The newest letter, published by the Centre for the Elimination of Violence Against Women (CEVAW) at Melbourne Law School, is signed by 16 academics who are all researchers and experts in domestic and violence against women.

The group says there is "evidence that makes such an inquest not only appropriate but necessary."

They rely on statistics that link suicides to the experience of family violence, such as a 2107 investigation by the Ombudsman, which found that 56 percent of women and children who died by suicide in Western Australia that year had been victims of domestic violence.

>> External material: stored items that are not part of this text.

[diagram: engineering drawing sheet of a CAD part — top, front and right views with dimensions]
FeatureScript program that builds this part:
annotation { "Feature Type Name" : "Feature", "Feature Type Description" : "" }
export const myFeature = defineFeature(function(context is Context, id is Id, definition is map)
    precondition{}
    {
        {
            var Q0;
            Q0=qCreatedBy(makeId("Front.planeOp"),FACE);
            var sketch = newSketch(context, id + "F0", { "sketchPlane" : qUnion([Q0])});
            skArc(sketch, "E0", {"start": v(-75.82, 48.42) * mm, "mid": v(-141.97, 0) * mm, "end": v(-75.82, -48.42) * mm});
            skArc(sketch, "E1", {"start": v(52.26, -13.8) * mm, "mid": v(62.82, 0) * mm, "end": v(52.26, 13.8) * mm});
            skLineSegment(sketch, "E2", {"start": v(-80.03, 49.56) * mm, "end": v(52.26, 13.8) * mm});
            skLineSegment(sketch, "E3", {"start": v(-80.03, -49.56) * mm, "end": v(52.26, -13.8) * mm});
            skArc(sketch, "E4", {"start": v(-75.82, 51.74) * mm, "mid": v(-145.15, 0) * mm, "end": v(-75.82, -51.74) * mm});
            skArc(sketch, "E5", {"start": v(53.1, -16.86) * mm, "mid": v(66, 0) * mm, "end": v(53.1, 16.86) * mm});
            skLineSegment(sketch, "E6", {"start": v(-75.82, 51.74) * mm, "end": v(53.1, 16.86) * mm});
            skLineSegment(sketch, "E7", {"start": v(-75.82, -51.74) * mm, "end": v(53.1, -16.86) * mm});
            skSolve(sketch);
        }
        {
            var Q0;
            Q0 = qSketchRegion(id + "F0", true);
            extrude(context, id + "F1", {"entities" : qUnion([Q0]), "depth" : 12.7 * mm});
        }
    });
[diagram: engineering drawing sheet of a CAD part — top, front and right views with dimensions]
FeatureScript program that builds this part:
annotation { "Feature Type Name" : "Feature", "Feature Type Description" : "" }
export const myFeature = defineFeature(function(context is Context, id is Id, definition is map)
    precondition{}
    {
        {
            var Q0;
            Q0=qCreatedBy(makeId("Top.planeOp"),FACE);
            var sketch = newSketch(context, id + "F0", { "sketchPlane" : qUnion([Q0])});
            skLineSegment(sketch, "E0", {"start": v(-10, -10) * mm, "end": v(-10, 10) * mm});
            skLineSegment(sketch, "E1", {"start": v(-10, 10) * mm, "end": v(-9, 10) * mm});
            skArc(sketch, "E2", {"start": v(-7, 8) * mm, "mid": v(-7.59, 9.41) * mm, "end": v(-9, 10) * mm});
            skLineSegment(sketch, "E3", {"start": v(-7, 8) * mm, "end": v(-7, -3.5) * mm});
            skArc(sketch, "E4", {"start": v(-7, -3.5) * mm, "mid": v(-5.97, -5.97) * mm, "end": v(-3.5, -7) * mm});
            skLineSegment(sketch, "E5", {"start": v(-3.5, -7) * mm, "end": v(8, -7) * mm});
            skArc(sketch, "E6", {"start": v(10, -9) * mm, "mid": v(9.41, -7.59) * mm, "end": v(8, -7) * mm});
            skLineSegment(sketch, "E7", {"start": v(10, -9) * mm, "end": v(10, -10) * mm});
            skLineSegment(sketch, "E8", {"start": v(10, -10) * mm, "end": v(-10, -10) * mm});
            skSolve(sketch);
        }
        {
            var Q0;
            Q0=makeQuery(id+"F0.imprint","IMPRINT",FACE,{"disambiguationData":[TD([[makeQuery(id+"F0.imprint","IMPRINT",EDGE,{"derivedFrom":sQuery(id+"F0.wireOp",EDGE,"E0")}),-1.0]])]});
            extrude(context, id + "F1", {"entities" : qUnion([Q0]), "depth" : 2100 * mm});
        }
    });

"This figure is almost certainly an underestimate given the well-documented underreporting of DFV [domestic and family violence] in official systems," the letter goes on to say.

"Emerging evidence further suggests that deaths by suicide in the context of DFV may be three times greater than the number of women killed by an intimate partner - yet unlike homicide, these deaths rarely receive equivalent scrutiny.

"Coronial processes too frequently treat mental ill health as the primary explanatory lens, obscuring the role of coercive control and systemic failure," the academics say.

"Research identifies the removal of children as a significant contributor to hopelessness among victim-survivors, and the weaponisation of legal mechanisms, including restraining orders, as a tactic of coercive control is equally well established."

In an March 2025 post, Giuffre had complained about being estranged from her children, writing, "My beautiful babies have no clue how much I love them, and they're being poisoned with lies. I miss them so very much."

The academics wrote: "Virginia Giuffre's death is unusual only in that it is visible."

"Her public profile means there is an unusually detailed record of her final months - and what that record shows is deeply consistent with what our research tells us about how these deaths occur, and how they are too often overlooked.

"The reported circumstances of her final months are consistent with the patterns described above, and a public inquest is the appropriate mechanism to examine them thoroughly. Conducted with full attention to the DFV context of her death, such an inquest has the potential to generate findings and recommendations that reach far beyond this one case, and that could prevent future deaths."

It concludes by urging the coroner to "bring the full weight of the available evidence to bear on this decision."

Giuffre was one of the most prominent accusers of Epstein.

She claimed that the now-former Prince Andrew had sexually abused her when she was 17 years old, allegedly with the help of Epstein and Ghislaine Maxwell, 62, who was found guilty of assisting Epstein in the abuse of multiple girls.

A civil lawsuit that Giuffre filed against Prince Andrew in 2021 was settled confidentially, with the prince donating money to Giuffre's charity.

Although the amount has never been revealed, reports widely estimate the out-of-court settlement, reached in 2022, to be worth approximately 12 million pounds (A$22.9 million, US$16.1 million).

The settlement also placed a gagging order on Andrew, meaning he could no longer deny he had raped Giuffre or repeat the claim that he had no memory of meeting her.

When Giuffre's death became known, she received multiple tributes, including from President Donald Trump, who called her passing "a horrible thing."